### AVAILABLE RECORDS
▼▼▼

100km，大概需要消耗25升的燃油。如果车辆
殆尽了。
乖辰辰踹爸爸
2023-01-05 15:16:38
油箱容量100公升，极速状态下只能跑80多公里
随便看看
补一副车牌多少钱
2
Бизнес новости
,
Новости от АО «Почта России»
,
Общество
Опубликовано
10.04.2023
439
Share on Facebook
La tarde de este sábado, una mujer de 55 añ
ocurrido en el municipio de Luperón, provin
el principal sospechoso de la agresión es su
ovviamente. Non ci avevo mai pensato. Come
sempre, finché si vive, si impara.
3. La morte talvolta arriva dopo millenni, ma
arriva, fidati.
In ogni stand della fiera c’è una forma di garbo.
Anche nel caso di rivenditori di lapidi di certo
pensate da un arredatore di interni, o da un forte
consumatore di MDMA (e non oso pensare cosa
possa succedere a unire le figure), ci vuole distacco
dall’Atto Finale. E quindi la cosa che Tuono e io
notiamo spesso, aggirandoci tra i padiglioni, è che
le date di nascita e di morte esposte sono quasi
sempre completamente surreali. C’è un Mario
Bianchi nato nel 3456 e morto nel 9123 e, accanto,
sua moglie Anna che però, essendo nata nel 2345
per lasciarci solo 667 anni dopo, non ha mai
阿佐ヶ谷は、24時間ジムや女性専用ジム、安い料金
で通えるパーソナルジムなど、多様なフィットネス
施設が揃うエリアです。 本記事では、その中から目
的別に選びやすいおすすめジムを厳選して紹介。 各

▲▲▲

### DIRECTIONS
The listing above holds a line with "La tarde de este sábado, una mujer de 55 añ" and a line with "notiamo spesso, aggirandoci". Print the stretch from the first through the second, exactly and alone.

### RESPONSE TO THIS TASK
La tarde de este sábado, una mujer de 55 añ
ocurrido en el municipio de Luperón, provin
el principal sospechoso de la agresión es su
ovviamente. Non ci avevo mai pensato. Come
sempre, finché si vive, si impara.
3. La morte talvolta arriva dopo millenni, ma
arriva, fidati.
In ogni stand della fiera c’è una forma di garbo.
Anche nel caso di rivenditori di lapidi di certo
pensate da un arredatore di interni, o da un forte
consumatore di MDMA (e non oso pensare cosa
possa succedere a unire le figure), ci vuole distacco
dall’Atto Finale. E quindi la cosa che Tuono e io
notiamo spesso, aggirandoci tra i padiglioni, è che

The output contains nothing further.